Did you ever tried this with raspberry?
Did you ever tried to use the hole lemon?
Cheers Dana
I’m so glad you enjoy the cookies Dana! ½ cup of plain nonfat Greek yogurt is 120 grams, although that may vary slightly if you decide to substitute a flavored yogurt instead. Raspberries would work great in this recipe! I haven’t used the whole lemon, but if you prefer lemon treats that are on the more tart than sweet side, you’re welcome to try that. 🙂
Great recipe! Can I use normal plain yogurt or does it have to be greek yogurt?
Regular yogurt will work. I hope you enjoy the cookies Suki!
I love these cookies! I couldn’t find the link to the nutritional value like in many of your other recipes. I’d be interested to know how “healthy” they really are. Thanks.
I’m so glad you enjoyed the cookies! I posted this recipe before I started calculating Nutritional Information for all of my recipes, but this is the nutrition calculator that I use! 🙂
Do you have the nutritional information for this cookie?
This is the free nutrition calculator that I use, if you’d like to know! 🙂 I can’t wait to hear what you think of the cookies Gale!
I made these cookies and I really liked the flavor of the blueberry with the subtle hint of lemon.

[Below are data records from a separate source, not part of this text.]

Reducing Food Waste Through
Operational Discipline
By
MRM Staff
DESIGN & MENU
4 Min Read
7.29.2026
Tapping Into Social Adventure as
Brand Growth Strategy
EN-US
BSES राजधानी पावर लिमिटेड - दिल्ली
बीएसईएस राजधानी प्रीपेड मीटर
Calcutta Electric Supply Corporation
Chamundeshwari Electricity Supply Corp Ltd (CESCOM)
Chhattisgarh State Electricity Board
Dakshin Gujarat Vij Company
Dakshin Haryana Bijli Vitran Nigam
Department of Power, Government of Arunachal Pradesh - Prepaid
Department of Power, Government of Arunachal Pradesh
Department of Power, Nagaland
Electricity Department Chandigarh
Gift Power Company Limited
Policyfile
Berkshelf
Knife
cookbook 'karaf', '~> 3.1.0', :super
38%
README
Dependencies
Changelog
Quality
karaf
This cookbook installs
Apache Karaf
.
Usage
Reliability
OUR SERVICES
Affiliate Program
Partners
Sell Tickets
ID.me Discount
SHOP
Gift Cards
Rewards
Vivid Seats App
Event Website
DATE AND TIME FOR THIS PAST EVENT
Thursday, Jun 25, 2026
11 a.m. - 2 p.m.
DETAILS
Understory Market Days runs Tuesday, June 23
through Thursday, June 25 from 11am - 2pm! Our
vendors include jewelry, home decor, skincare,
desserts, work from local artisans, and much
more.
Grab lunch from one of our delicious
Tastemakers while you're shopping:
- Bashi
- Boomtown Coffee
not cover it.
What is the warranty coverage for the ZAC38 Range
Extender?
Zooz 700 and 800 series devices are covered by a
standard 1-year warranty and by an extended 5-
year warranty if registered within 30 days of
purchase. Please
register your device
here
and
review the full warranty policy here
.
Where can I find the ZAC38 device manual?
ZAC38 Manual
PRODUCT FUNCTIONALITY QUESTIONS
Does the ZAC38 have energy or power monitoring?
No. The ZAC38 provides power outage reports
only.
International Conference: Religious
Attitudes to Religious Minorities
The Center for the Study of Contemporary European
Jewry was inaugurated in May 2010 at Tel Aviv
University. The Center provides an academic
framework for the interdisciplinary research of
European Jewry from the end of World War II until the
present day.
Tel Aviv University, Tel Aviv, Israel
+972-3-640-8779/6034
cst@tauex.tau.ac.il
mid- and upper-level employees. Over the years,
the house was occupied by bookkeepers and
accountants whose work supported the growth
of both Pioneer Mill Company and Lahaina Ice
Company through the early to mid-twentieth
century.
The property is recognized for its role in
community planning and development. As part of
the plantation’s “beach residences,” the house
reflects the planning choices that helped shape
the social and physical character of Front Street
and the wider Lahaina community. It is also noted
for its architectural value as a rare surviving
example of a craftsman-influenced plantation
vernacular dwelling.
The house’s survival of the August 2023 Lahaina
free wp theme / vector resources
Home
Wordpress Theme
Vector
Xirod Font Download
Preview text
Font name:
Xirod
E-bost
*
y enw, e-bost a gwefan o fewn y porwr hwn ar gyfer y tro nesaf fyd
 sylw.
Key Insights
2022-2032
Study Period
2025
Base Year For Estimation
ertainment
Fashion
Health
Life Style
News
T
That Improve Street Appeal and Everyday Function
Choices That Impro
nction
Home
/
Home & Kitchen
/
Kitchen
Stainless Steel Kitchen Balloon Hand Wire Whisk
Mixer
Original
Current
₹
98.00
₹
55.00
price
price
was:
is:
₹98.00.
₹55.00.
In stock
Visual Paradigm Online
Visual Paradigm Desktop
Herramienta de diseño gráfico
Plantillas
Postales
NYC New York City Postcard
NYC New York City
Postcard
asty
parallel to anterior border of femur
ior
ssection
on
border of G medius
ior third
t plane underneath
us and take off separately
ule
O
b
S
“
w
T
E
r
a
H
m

I followed the recipe as written and cooled them on the pan 5 minutes before removing them. I don’t know what I did wrong, but my cookies stuck to the parchment paper. Any idea where I went wrong? Thanks.
I’m so glad you enjoyed these cookies Pam! That’s odd that your cookies stuck to the parchment paper. I’d love to help solve the mystery! 🙂 What brand of parchment paper did you use? What was the consistency of your cookie dough like just before your baked it? How long did you bake your cookies, and were they firm yet still chewy?
My parchment was an off-brand that states it is non-stick and oven safe. I’ve used it with other cookies with no issues. As mentioned in notes of the recipe I chilled the dough 20 min and the consistency was slightly sticky but workable. I baked them for 12 minutes and yes they were firm yet chewy.
Thank you so much for sharing this information, Pam! Does your roll of parchment paper say to what temperature it’s oven safe? I’ve found some off-brands don’t go quite as high as name brands. I’m wondering if that might be it?
Although I haven’t had these cookies stick to parchment paper, I’ve had it happen with other recipes. For those, I’ll do one of two things: (a) gently twist and slide the cookie while it’s still in contact with the parchment paper, which seems to help release it, and if that doesn’t work and still leaves a lot of the cookie’s bottom stuck to the parchment, then (b) slide a fillet knife {the really thin and flexible kind!} underneath each cookie to release them.
Does that make sense? 🙂
Hi, Amy! Do you think that I could substitute the fresh blueberries for dried ones?
Yes, that should work! If you have the time, then I highly recommend hydrating them first. It makes them plump and juicy, and it gives them an even better texture!
To hydrate your dried blueberries, add them to a microwave-safe bowl, cover them with water, and cover the top of the bowl with a lid or plastic wrap. Microwave on high for 1 minute. Let them sit for 10-15 minutes (or while you measure and mix together the rest of the ingredients). Thoroughly drain the excess liquid before folding them into the cookie dough.
I’m excited to hear what you think of these cookies, Sarah!